La partie adverse, en revanche, ne porte pas bien sûr le même intérêt ni la même considération aux NAC. J’ai par exemple pu entendre : « On ne va pas faire l’affaire du siècle sur un problème d’aquarium » Et pourtant, si !
Les maltraitances sur des NAC semblent faire l’objet de peu de signalements et donc de peu de procédures, mais pourquoi ?
Ces animaux vivent à huis clos, ne sortent pas comme les chiens et les chats, on ne les voit pas sauf si l’on entre dans les maisons. Ils sont invisibles, même pour les vétérinaires, qui ne voient que ceux que leurs propriétaires soignent, et qui ne sont clairement pas la cible des maltraitances. S’il existe une maltraitance envers des NAC, sa découverte sera le plus souvent fortuite, ou parce qu’un signalement aura été fait pour un chien ou un chat du même propriétaire.
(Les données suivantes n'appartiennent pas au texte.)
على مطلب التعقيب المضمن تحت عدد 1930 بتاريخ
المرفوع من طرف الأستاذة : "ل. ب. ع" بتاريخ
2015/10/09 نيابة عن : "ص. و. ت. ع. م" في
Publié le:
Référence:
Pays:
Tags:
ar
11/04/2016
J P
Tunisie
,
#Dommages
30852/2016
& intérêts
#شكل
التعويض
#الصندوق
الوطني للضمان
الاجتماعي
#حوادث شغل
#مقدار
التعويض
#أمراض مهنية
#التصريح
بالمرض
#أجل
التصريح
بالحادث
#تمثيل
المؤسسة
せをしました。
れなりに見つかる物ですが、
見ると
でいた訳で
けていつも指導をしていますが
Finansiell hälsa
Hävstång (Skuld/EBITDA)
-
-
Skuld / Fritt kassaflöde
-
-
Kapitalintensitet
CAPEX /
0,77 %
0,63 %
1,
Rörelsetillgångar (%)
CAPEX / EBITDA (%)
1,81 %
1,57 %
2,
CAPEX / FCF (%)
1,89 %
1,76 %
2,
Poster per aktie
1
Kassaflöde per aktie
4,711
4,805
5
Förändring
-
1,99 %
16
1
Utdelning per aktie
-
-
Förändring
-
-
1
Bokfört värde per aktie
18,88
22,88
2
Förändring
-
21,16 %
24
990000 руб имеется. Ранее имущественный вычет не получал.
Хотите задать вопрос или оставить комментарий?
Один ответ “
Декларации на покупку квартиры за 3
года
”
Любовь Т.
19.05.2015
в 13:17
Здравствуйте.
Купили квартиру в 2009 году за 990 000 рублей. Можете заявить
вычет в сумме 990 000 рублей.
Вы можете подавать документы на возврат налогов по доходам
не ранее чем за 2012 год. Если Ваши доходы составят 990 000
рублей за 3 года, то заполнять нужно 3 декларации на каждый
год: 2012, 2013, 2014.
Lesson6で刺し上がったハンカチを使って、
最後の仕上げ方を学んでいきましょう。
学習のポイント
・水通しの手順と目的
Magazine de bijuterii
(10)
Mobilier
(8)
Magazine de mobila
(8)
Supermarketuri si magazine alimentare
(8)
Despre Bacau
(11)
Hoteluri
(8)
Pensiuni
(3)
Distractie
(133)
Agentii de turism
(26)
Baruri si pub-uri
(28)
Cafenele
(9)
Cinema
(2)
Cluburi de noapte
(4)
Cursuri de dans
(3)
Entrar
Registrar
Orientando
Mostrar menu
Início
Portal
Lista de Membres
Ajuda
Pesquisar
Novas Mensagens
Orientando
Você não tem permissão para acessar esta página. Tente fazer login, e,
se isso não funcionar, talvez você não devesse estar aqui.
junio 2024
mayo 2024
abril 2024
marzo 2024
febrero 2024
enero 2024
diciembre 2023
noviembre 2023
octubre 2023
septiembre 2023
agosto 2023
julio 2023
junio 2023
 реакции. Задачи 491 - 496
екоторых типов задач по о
On peut dire qu’ils sont « loin des yeux, loin de la justice ».
La non-identification, notamment de tous les NAC domestiques, est aussi un écueil important : pas d’identification signifie pas d’identité, et l’abandon, qui est pourtant un délit selon l’article 521-1 du Code pénal, peut de ce fait être perpétré en toute impunité.
De plus, si le respect des cinq libertés3 est à présent intégré pour les chiens et les chats dans notre société, l’engagement n’est pas encore le même pour les NAC, leur sort ne choque pas.
Que faire pour que cela change ?
En premier lieu, le manque de connaissances doit être combattu : j’ai ainsi pu constater sur la page Facebook d’Animalex combien la présentation et l’histoire de « ma » Pogonette (une pogona bien sûr !) avaient ouvert les yeux de beaucoup de personnes sur cet animal dont on méconnaît la sensibilité, les amenant à éprouver davantage de respect pour les NAC.
Ensuite, il est toujours valable de faire un signalement lorsqu’on suspecte une maltraitance, que l’on soit vétérinaire ou particulier : les esprits évoluent, les peines concernant les maltraitances sur des NAC aussi, et elles sont appliquées. La retenue est encore grande mais il faut oser. Lorsque les tribunaux jugent ces atteintes, ils appliquent la loi avec autant de fermeté que pour des chiens ou des chats. Les NAC ne sont pas des sous-victimes. Ils ne doivent pas être oubliés, et cela commence par le signalement.
Le problème principal est que cette maltraitance a lieu en huis clos, à l’intérieur des maisons, et qu’aucune visite vétérinaire n’est imposée. Le premier levier d’action à mon sens serait l’obligation d’identification de tous ces animaux, si la science le permet. Cela amènerait à un premier contact vétérinaire où des conseils pourraient être dispensés et des erreurs rectifiées.
Pour rappel, si l’identification est obligatoire pour chiens, chats, furets, et pour certains NAC non domestiques avec l’arrêté du 8 octobre 2018 fixant les règles générales de détention d’animaux d’espèces non domestiques4, elle ne l’est pas pour beaucoup de NAC non domestiques et tous les NAC domestiques (même les plus connus, tels le lapin ou le cobaye). Ils n’ont de ce fait aucune existence ni identité aux yeux de la loi, même en cas d’abandon.